What do you see in the time series plot? How would you analyze the relationship between time and white wine sales in Australia?

 

Important Note: The time series plot in Minitab assumes equal increments between the data points. Some time series have unequal increments, and then using the time series plot can be graphically misleading. If you encounter a time series with unequal increments, you can still create a time plot by using the Graph>Scatterplot>With Connect Line option (entering your time series as the y variable and the actual time increments as the x variable).

 

Additional Notes

 

  • To print out a graph, simply choose Print Graph from the File menu (this only works for a graph that is the active window).
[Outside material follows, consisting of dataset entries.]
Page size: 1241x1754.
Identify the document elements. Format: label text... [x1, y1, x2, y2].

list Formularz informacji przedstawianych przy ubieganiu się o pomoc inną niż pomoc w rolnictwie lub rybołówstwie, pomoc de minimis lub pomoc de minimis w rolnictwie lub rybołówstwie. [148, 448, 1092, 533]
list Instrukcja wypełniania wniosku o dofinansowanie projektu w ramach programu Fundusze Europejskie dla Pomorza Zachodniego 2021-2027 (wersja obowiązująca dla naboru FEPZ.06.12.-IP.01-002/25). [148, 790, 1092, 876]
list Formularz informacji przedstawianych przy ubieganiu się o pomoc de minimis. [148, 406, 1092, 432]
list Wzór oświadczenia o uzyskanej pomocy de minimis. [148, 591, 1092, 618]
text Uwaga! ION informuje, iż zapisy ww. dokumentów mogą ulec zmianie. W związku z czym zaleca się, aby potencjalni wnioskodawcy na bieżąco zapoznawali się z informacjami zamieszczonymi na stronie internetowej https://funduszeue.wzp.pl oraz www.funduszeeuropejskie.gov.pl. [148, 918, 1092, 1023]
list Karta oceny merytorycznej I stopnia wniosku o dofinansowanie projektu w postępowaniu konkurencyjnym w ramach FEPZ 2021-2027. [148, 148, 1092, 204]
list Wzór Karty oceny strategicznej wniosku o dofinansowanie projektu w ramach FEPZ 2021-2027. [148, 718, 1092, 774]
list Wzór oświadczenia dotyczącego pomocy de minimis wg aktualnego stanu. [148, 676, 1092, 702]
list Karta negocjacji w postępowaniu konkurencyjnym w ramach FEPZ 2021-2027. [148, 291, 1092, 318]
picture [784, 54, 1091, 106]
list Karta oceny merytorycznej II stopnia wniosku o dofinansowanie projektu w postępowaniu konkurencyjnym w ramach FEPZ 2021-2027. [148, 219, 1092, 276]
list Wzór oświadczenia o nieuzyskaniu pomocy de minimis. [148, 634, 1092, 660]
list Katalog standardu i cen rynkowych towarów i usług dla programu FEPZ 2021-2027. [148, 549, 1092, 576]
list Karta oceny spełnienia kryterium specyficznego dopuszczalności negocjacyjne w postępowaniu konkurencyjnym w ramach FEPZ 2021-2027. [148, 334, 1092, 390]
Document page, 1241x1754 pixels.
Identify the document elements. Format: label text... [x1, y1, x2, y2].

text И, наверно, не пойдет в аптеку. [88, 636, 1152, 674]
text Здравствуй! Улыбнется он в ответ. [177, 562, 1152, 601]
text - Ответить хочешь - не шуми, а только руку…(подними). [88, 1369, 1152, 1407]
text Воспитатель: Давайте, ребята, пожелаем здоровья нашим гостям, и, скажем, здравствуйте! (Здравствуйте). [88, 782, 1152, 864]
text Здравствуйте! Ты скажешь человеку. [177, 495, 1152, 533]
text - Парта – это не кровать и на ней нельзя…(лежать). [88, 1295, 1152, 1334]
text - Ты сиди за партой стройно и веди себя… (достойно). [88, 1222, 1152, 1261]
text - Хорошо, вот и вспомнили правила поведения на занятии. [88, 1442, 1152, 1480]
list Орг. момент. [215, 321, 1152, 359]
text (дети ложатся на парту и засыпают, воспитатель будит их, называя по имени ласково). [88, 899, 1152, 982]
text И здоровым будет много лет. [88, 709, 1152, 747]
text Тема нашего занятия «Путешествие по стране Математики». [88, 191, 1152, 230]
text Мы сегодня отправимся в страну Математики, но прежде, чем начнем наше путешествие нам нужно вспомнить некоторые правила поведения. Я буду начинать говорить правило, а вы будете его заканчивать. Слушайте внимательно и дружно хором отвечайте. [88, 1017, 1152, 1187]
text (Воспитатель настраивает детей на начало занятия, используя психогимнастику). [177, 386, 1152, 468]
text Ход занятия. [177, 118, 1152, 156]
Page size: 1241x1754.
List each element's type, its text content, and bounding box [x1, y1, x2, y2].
If a full-page graph isn’t desired, the Minitab graphs can be copied and the pasted (and resized) within a Microsoft Word document (this is ideal for reports and can also be useful for homework).

 

  • Minitab has excellent help resources. If you’re stumped about how to use a Minitab function, you can click on the Help button (located in all dialog boxes), or you can search the help index.

 

  • Please do not turn off your brain when using statistical software. It’s important for you to think carefully about the type of variables, data set up, and research questions before doing exploratory data analysis.